Retype the rows from the line with "latitude: 47.1997" up to and including the line with "region: Vermont", keeping every character the same.

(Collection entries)
>> BEGIN
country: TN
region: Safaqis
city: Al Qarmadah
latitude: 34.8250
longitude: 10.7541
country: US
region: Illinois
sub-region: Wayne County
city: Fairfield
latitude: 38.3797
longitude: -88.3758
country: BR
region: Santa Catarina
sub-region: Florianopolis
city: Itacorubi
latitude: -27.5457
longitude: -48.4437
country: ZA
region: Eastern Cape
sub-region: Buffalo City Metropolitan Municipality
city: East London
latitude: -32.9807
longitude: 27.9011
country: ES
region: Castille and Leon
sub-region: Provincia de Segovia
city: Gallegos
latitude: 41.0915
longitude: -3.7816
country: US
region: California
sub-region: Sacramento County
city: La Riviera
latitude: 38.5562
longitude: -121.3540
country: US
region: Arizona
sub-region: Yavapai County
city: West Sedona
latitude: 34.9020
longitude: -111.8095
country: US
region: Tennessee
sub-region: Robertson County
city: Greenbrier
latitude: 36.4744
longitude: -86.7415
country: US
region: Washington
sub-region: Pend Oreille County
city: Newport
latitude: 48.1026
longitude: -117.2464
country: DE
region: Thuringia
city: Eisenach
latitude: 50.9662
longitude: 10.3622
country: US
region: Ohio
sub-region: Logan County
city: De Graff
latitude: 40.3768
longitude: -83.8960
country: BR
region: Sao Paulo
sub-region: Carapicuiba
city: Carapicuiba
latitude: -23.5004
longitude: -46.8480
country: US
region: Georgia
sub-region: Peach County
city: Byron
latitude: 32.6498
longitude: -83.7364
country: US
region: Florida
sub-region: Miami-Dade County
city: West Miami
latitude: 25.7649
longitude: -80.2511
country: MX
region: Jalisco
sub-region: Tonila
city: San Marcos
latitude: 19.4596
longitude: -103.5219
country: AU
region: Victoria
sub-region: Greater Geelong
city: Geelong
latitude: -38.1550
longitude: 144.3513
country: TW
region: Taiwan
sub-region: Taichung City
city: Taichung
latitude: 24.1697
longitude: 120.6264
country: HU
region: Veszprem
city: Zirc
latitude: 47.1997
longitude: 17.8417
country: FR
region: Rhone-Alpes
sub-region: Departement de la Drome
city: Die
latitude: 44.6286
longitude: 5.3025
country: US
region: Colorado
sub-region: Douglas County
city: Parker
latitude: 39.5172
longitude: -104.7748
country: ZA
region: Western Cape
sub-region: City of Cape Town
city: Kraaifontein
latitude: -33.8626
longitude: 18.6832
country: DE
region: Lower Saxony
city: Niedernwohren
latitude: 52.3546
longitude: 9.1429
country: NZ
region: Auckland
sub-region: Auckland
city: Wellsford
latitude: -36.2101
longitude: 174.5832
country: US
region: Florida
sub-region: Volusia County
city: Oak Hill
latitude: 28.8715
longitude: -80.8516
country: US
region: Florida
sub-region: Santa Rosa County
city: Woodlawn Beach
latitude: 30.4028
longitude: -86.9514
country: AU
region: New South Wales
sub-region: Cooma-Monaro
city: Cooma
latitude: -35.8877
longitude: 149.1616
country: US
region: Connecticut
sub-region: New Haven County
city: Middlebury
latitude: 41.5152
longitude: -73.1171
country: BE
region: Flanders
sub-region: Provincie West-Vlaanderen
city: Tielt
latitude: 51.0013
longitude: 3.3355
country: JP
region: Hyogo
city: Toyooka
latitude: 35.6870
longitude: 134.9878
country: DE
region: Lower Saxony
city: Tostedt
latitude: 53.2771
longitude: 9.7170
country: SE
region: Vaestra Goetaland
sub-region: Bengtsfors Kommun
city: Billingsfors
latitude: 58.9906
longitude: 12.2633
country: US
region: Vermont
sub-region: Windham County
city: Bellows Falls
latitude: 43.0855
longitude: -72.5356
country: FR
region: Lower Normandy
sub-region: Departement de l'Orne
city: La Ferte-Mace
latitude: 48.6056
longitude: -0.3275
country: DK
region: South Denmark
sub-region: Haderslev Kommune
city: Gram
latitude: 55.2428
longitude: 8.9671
>> END
**The reply:**
latitude: 47.1997
longitude: 17.8417
country: FR
region: Rhone-Alpes
sub-region: Departement de la Drome
city: Die
latitude: 44.6286
longitude: 5.3025
country: US
region: Colorado
sub-region: Douglas County
city: Parker
latitude: 39.5172
longitude: -104.7748
country: ZA
region: Western Cape
sub-region: City of Cape Town
city: Kraaifontein
latitude: -33.8626
longitude: 18.6832
country: DE
region: Lower Saxony
city: Niedernwohren
latitude: 52.3546
longitude: 9.1429
country: NZ
region: Auckland
sub-region: Auckland
city: Wellsford
latitude: -36.2101
longitude: 174.5832
country: US
region: Florida
sub-region: Volusia County
city: Oak Hill
latitude: 28.8715
longitude: -80.8516
country: US
region: Florida
sub-region: Santa Rosa County
city: Woodlawn Beach
latitude: 30.4028
longitude: -86.9514
country: AU
region: New South Wales
sub-region: Cooma-Monaro
city: Cooma
latitude: -35.8877
longitude: 149.1616
country: US
region: Connecticut
sub-region: New Haven County
city: Middlebury
latitude: 41.5152
longitude: -73.1171
country: BE
region: Flanders
sub-region: Provincie West-Vlaanderen
city: Tielt
latitude: 51.0013
longitude: 3.3355
country: JP
region: Hyogo
city: Toyooka
latitude: 35.6870
longitude: 134.9878
country: DE
region: Lower Saxony
city: Tostedt
latitude: 53.2771
longitude: 9.7170
country: SE
region: Vaestra Goetaland
sub-region: Bengtsfors Kommun
city: Billingsfors
latitude: 58.9906
longitude: 12.2633
country: US
region: Vermont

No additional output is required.